### Required work
Taking each line of the records in turn, count those containing "Количество" and report only the number.

START Data section

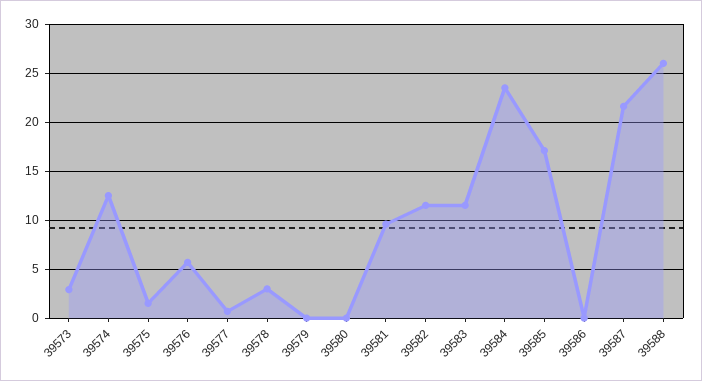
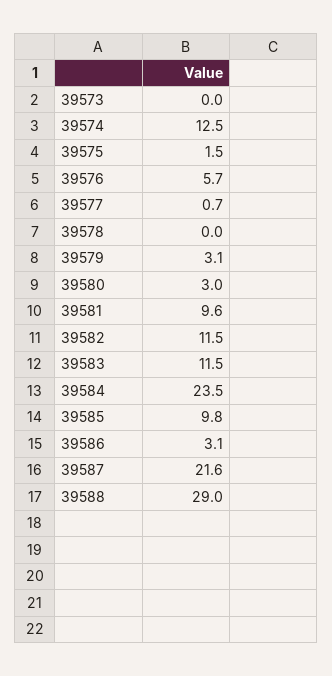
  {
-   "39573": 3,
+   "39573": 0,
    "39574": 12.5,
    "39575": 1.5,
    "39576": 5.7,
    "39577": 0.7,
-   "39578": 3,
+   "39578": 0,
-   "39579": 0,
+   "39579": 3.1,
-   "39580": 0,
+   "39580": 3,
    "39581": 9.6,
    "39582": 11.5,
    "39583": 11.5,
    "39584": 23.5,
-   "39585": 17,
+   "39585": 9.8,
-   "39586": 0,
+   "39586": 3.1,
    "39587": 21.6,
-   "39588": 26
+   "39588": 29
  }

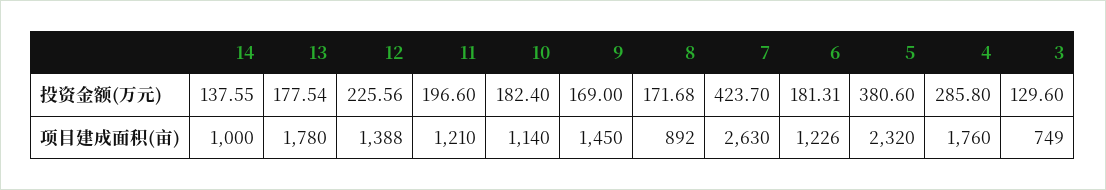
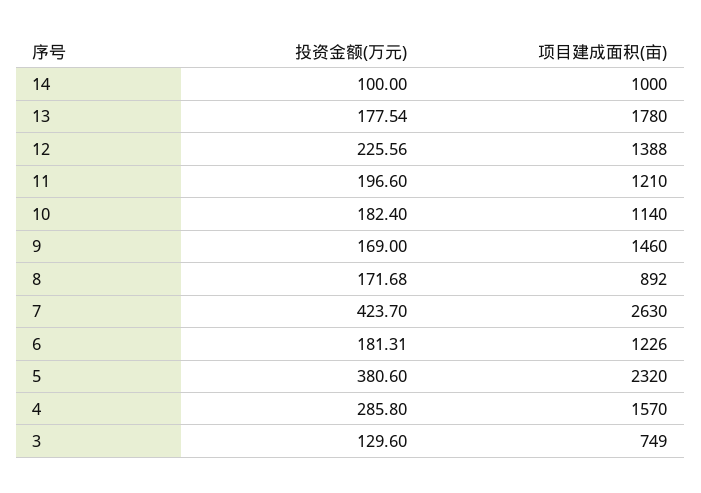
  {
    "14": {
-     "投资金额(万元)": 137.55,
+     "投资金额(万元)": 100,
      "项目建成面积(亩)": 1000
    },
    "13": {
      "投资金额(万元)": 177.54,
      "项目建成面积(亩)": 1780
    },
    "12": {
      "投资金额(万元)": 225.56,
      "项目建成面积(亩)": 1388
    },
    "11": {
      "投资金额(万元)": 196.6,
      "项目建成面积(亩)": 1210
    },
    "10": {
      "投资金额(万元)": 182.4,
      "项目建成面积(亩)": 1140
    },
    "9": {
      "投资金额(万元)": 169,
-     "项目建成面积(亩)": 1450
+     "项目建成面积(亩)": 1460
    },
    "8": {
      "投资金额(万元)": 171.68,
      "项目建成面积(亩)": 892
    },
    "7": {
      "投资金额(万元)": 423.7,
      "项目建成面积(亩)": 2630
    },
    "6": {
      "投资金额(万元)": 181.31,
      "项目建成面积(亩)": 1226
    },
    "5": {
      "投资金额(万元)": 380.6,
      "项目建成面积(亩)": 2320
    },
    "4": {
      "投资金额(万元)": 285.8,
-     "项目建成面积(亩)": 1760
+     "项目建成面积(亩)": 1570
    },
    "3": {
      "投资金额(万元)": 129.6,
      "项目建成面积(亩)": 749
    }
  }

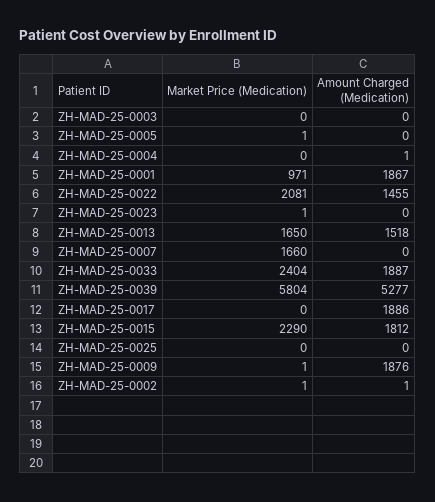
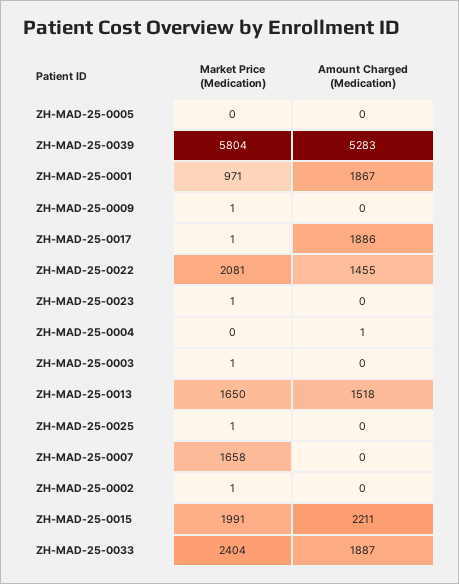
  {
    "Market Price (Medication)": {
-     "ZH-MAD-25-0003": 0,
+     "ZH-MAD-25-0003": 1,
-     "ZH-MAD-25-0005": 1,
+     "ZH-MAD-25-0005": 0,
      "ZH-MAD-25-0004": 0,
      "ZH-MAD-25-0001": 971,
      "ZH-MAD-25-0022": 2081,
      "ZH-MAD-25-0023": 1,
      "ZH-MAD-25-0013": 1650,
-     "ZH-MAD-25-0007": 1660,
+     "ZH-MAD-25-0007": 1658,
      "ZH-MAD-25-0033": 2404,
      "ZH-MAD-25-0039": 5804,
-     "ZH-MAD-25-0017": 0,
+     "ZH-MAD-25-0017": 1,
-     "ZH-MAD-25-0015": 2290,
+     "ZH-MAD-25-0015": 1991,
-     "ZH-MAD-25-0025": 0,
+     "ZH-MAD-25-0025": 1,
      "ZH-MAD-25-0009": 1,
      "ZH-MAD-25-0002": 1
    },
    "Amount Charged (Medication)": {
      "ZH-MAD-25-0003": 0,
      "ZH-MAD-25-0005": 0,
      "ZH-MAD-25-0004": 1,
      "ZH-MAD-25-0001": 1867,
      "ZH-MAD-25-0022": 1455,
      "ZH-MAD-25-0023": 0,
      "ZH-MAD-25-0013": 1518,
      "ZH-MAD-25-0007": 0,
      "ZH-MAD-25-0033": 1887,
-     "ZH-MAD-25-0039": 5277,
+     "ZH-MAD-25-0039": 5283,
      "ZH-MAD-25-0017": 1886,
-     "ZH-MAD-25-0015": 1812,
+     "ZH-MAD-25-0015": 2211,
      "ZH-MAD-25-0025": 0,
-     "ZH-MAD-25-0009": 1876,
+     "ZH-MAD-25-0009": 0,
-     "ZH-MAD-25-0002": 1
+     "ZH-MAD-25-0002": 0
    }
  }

END Data section
START Data section

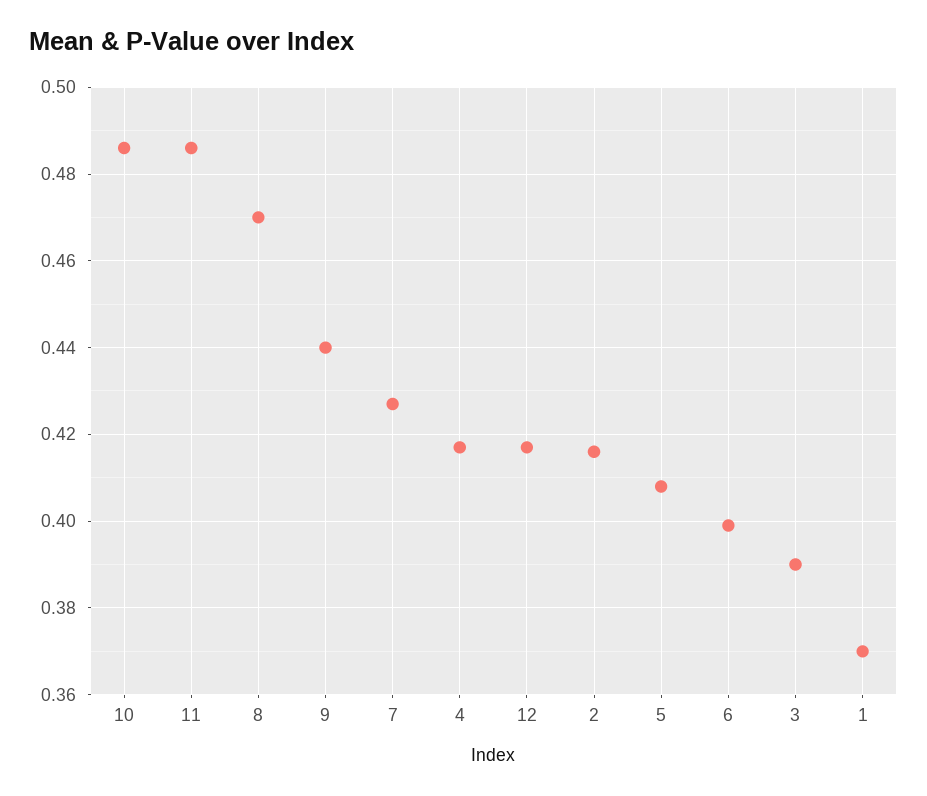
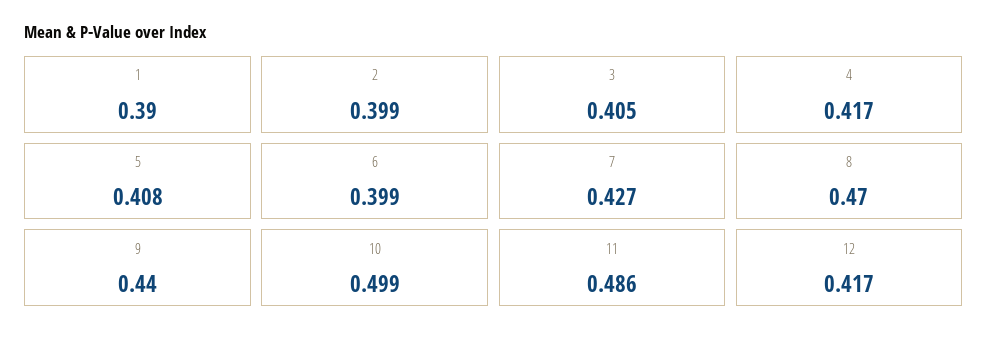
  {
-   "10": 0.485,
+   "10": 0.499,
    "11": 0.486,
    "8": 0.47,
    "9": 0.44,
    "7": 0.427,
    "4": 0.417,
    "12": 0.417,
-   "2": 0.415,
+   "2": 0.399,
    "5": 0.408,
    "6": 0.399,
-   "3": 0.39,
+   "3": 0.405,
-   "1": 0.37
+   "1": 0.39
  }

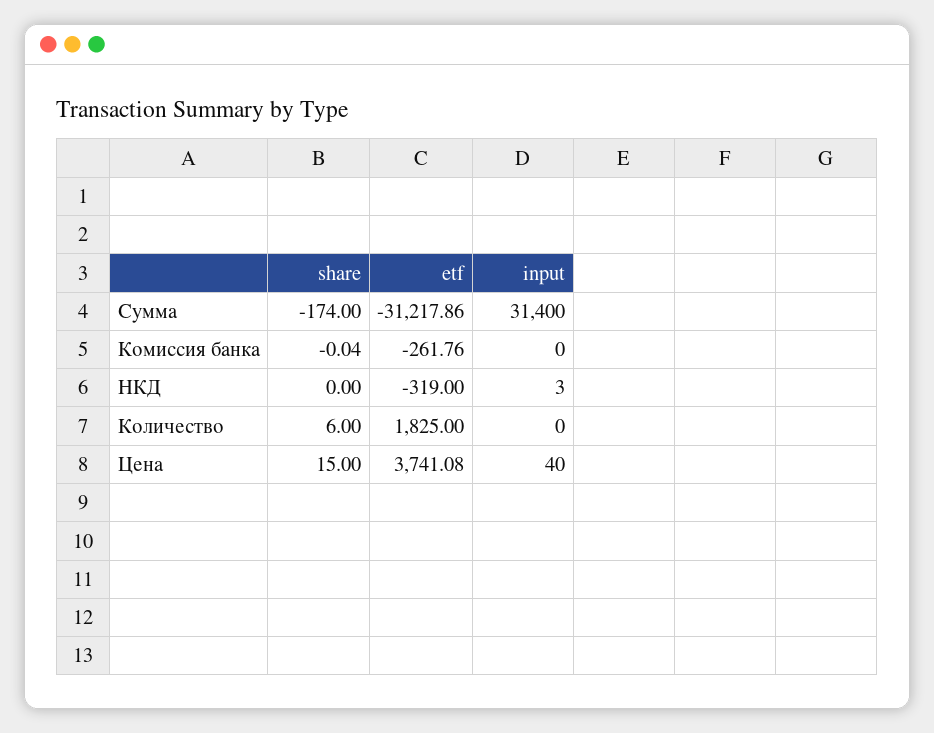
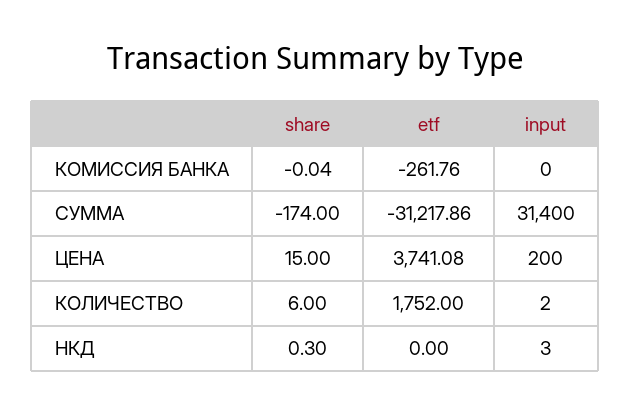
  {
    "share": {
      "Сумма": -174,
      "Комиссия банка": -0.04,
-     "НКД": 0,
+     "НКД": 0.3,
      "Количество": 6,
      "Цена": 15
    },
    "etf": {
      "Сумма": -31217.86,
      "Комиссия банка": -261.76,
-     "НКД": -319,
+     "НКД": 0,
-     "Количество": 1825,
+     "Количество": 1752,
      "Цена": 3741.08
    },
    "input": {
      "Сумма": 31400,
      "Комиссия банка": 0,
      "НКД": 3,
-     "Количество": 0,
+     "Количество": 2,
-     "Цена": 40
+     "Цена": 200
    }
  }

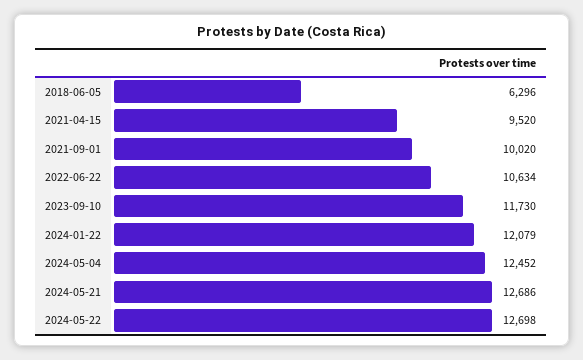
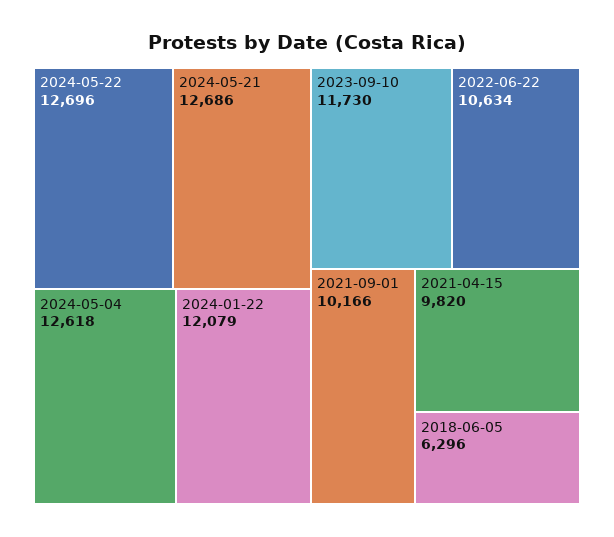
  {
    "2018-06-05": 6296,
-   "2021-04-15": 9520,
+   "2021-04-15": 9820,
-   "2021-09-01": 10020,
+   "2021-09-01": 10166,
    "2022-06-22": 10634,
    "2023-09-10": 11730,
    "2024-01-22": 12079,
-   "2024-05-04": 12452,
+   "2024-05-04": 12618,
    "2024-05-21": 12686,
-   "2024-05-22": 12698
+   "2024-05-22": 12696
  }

END Data section
START Data section

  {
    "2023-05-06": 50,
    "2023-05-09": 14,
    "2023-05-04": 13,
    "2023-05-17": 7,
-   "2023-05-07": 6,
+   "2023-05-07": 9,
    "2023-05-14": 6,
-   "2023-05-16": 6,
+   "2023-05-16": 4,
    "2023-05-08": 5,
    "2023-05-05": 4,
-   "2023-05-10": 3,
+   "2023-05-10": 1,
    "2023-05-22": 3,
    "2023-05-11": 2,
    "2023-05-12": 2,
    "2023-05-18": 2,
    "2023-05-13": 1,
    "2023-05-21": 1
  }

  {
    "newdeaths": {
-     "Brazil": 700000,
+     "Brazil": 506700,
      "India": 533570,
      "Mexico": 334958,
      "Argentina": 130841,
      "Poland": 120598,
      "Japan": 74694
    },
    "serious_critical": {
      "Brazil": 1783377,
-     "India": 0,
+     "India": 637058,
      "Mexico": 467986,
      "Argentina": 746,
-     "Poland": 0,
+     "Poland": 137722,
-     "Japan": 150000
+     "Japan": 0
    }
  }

END Data section

### Response area
5